NOVA, Lisa, UVU College of Science, 1337 Sageberry Drive, Santaquin, UT 84655

In the summer of 2019 we conducted research into the attitude of people who live in areas of high volcanic risk. We traveled to three locations, Sicily, Stromboli and Pozzuoli. In each location residents were provided with a questionnaire, which consisted of 25 questions and three categories; demographics, Social Science and Earth Science. We also collected oral histories and video recordings. All together, we were able to gather 112 questionnaires and histories, 45 of which were usable for this study.
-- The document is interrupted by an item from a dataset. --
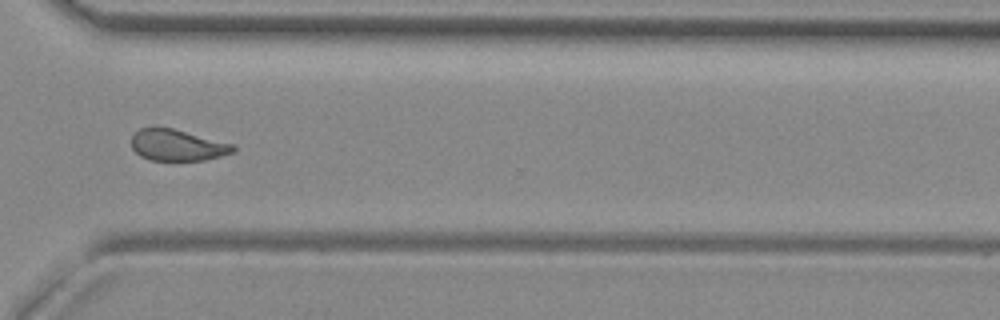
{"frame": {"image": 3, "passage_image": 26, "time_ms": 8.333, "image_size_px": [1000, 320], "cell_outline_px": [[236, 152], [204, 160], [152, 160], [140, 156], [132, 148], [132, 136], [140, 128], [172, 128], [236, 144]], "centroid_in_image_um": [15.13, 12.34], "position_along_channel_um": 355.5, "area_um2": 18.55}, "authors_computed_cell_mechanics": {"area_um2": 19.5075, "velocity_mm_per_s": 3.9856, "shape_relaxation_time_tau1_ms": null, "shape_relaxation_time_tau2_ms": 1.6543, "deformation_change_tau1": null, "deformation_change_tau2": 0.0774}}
There was little variation in responses to the question of why people were willing to live in high-risk areas (family and work were nearly always cited). An especially interesting finding of the survey was participants’ views on death. All participants reported not being afraid to die from a volcanic incident, and that they lived their lives as if they could die at any minute. These are responses of comfort with death that are unusual among most western cultures. This acceptance of death may be related to the memento mori, objects that some carry to remind them that death is imminent and that may help them live to the fullest. An interesting follow-up study would be to see how memento mori may vary from community to community, and assess whether memento mori design correlates with characteristics of nearby volcanoes.